Got down to OC yesterday afternoon
and headed out on the Morning Star
at 7 am this morning. About as nice
a day as you could want out on
the water today. Monty had a grand
total of 4 anglers today so we had a
lot of room to move around.  
We headed out about 10 miles and 
started fishing. Fished all small 
pieces today to take advantage of the 
small load. On the first drop you had 
to find the snag but once you did it 
was lock and load fishing. The fish were 
on the smaller size today. I think that 
the first 7-8 fish I caught were all around 
12-15 inches....they all went back 
of course. Just tons and tons of 
bites on that spot though. I found
a nice hole and managed to sneak out
a 4 pounder on that spot. Our second
drop was only about 15 min away and
again you had to find the snags...there
was usually one small piece, and I spent
the first 15-20 min of each drop finding 
it....of course after I found it, I soon
had plenty of company... 
I swear this one guy was following me 
around all freaking day long....he could
not find a snag to save his life and as
soon as I hooked up, he was right on 
my hip...it was actually kind of funny
though cuz he still could not catch
jack...

Caught 3 more keepers on the second
drop and a 7 pounder on the last drop.

Tagged and released over 20 fish.
Overall, it was an excellent day.

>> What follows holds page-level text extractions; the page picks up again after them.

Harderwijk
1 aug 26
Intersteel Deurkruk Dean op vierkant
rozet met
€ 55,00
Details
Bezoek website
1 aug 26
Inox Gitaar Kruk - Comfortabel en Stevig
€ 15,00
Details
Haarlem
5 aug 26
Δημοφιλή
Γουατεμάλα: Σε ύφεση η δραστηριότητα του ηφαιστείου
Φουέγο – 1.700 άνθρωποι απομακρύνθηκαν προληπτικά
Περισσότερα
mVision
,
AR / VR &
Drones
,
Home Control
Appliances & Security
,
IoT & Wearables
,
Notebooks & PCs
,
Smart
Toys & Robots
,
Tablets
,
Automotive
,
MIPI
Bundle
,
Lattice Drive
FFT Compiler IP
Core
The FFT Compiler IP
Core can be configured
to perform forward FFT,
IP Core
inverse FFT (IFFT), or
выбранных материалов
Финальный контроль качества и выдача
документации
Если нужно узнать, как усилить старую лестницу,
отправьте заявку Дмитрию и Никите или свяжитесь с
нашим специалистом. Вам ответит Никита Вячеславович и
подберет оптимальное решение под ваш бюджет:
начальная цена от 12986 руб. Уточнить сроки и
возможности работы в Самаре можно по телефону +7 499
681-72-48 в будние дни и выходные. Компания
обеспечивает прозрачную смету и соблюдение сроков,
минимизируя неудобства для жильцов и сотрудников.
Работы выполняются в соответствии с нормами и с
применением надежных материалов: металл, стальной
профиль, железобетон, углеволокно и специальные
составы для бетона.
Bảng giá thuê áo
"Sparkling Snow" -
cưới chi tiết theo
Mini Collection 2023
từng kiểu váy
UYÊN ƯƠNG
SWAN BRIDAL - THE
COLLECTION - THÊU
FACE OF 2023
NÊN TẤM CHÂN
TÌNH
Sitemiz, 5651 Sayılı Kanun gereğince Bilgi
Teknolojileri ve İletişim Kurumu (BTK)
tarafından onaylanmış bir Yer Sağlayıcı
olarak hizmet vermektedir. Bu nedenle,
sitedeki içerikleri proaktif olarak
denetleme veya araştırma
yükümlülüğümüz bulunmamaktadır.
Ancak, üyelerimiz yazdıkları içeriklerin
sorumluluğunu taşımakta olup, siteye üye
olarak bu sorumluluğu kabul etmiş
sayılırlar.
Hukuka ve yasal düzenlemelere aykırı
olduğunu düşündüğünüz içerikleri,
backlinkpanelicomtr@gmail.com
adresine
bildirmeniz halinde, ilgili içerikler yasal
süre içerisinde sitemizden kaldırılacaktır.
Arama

Tog 
wanted half crabs with a slack line 
today. Finding structure got you
bites, but the better grade of fish
were in the holes and you had to bring
the bait to them today.


----------



## bumsrim (Oct 30, 2003)

*Good Job!*

YOU THE TOG MAN ! Henry,

only 4 anglers today ? thats all ?  
whats going on .
Looks like "gas price" going to moon


P.S: NO PICTURE = NO FISH REPORT!!


----------



## RACN35 (Oct 17, 2004)

bumsrim said:


> PS: NO PICTURE = NO FISH REPORT!!


----------



## Talapia (Apr 27, 2003)

You sorry bastidges are spoiled!  

No more pictures for you (in my best
soup nazi voice)


----------



## catman (May 28, 2001)

bumsrim said:


> YOU THE TOG MAN ! Henry,
> 
> only 4 anglers today ? thats all ?
> whats going on .
> ...


With the increasing gas prices I doubt it very much if I'll be making the trip to OC very often. Even at $3.00 per gal it'll co$t me $80.00 in gas round trip. Just not worth it unless someone is sharing the ride and cost. By mid summer it'll cost me $6.00 to $7.00 a gal to put gas in my boat at the marina. Can you imagine how much Monty is going to paying for diesel fuel. The man truely loves the sport when he leaves the dock with only a rail of four. Wish I lived closer.


----------



## AtlantaKing (Jul 7, 2002)

Hey, Catman, how often do you fish out of OC? I like heading out with Monty as well and if you're interested in carpooling out there, I'm game nearly every weekend (and some weekdays... )


----------



## keltik (Aug 8, 2005)

*Fishing*

I'm going fishing this Tuesday 4/25 with my dad. I'd be interested in carpooling if anyone is in the Farifax area.


----------



## catman (May 28, 2001)

AtlantaKing - I usually go out with Monty 6 or 8 times a year and that's during the week. I fish Mon thru Fri and give my weekends to the wife and grandkids. If you'd like to get together some weekday I'm game. We could meet at the shopping center on Rt. 50 just past Anglers. I booked up thru the end of April but anytime after that is fine.


----------



## AtlantaKing (Jul 7, 2002)

OK. I have no idea where Angler's is on Rt 50 but I'll google it when the time comes. I don't usually have weekdays off but I can request the time off if the fishing's good


----------